A manutenção da Selic em 15% consolida o maior patamar de juros em quase duas décadas e amplia a crise de liquidez entre empresas brasileiras. O impacto é direto: a inadimplência no crédito livre para pessoas jurídicas atingiu 5,2% em julho, o maior nível desde 2017. Outro dado revela a dimensão da pressão — 7,2 milhões de companhias estão inadimplentes em 2025, o equivalente a quase um terço das empresas ativas no país. Com margens comprimidas e capital de giro caro, o ambiente de juros elevados exige que as companhias repensem suas estratégias financeiras para evitar um colapso de caixa.
Mesmo com sinais de desaceleração do IPCA, a expectativa de cortes ainda em 2025 é vista com cautela por analistas. Para Volnei Eyng, CEO da Multiplike, a chance de alívio no curto prazo é reduzida. “O IPCA vem reduzindo, mas em passos mais lentos do que o esperado, e temos novos ingredientes na economia, como o tarifaço, que ainda não sabemos exatamente quais efeitos terão. Nossa visão é de que os juros só devem cair em 2026”, afirma.
Adiar decisões pode custar caro
Segundo Eyng, esperar por cortes em dezembro pode ser um erro estratégico. “O erro é olhar só a Selic. A empresa precisa avaliar o momento do próprio negócio, planejar prazos e estruturas, ou pode perder oportunidades enquanto a concorrência avança”, alerta. De acordo com ele, muitas empresas comprometem sua competitividade ao adiar decisões de financiamento, perdendo o timing ideal para renegociar dívidas ou captar recursos em condições ainda favoráveis.

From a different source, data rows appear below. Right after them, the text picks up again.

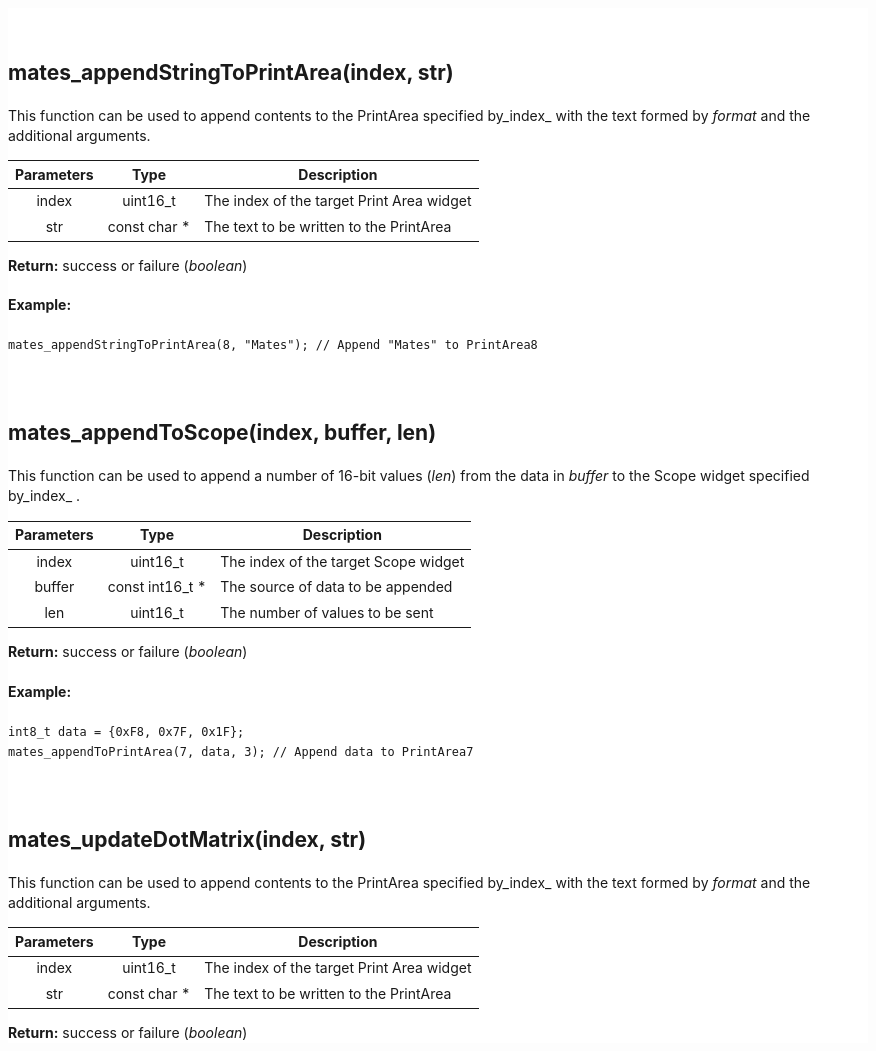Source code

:<br/>

## **mates_appendStringToPrintArea(index, str)**

This function can be used to append contents to the PrintArea specified by_index_ with the text formed by _format_ and the additional arguments.

| Parameters | Type         | Description                               |
|:----------:|:------------:| ----------------------------------------- |
| index      | uint16_t     | The index of the target Print Area widget |
| str        | const char * | The text to be written to the PrintArea   |

**Return:** success or failure (_boolean_)

#### Example: 
    mates_appendStringToPrintArea(8, "Mates"); // Append "Mates" to PrintArea8

<br/>

## **mates_appendToScope(index, buffer, len)**

This function can be used to append a number of 16-bit values (_len_) from the data in _buffer_ to the Scope widget specified by_index_ .

| Parameters | Type            | Description                          |
|:----------:|:---------------:| ------------------------------------ |
| index      | uint16_t        | The index of the target Scope widget |
| buffer     | const int16_t * | The source of data to be appended    |
| len        | uint16_t        | The number of values to be sent      |

**Return:** success or failure (_boolean_)

#### Example: 
    int8_t data = {0xF8, 0x7F, 0x1F};
    mates_appendToPrintArea(7, data, 3); // Append data to PrintArea7

<br/>

## **mates_updateDotMatrix(index, str)**

This function can be used to append contents to the PrintArea specified by_index_ with the text formed by _format_ and the additional arguments.

| Parameters | Type         | Description                               |
|:----------:|:------------:| ----------------------------------------- |
| index      | uint16_t     | The index of the target Print Area widget |
| str        | const char * | The text to be written to the PrintArea   |

**Return:** success or failure (_boolean_)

Enquanto o Copom reforça a necessidade de prudência, o discurso também transmite insegurança para quem precisa planejar investimentos ou rolagem de passivos. Para companhias intensivas em capital — especialmente nos setores industrial, logístico e de construção —, a Selic elevada pressiona margens e reduz a capacidade de reinvestimento. O resultado é um ambiente de estagnação, onde apenas as empresas com planejamento financeiro estruturado conseguem preservar liquidez e competitividade.
Crédito estruturado ganha relevância
Nesse cenário, instrumentos como FIDCs e debêntures ganham destaque por oferecer alternativas ao crédito bancário tradicional. Essas estruturas permitem alongar prazos, diluir custos e garantir previsibilidade de caixa, reduzindo a exposição das empresas à volatilidade dos juros. “O crédito deve ser parte do planejamento estratégico, não uma resposta reativa ao Banco Central”, complementa Eyng.
Estratégias para proteger o caixa
Especialistas recomendam que, em vez de esperar uma virada monetária que pode demorar a ocorrer, as empresas adotem medidas imediatas para proteger o fluxo de caixa. Entre elas:
- Estruturar operações financeiras de forma antecipada;
- Negociar prazos e condições com fornecedores;
- Evitar antecipar recebíveis de fim de ano, para não comprometer o caixa de 2026;
- Revisar o ciclo de crédito e reavaliar políticas de capital de giro;
- Usar instrumentos estruturados para planejar o financiamento de longo prazo.
Num ambiente de juros altos e prolongados, a sobrevivência dependerá da capacidade de transformar o crédito em um aliado estratégico. Empresas que conseguirem planejar, diversificar fontes e fortalecer margens serão as únicas capazes de crescer em meio à restrição financeira.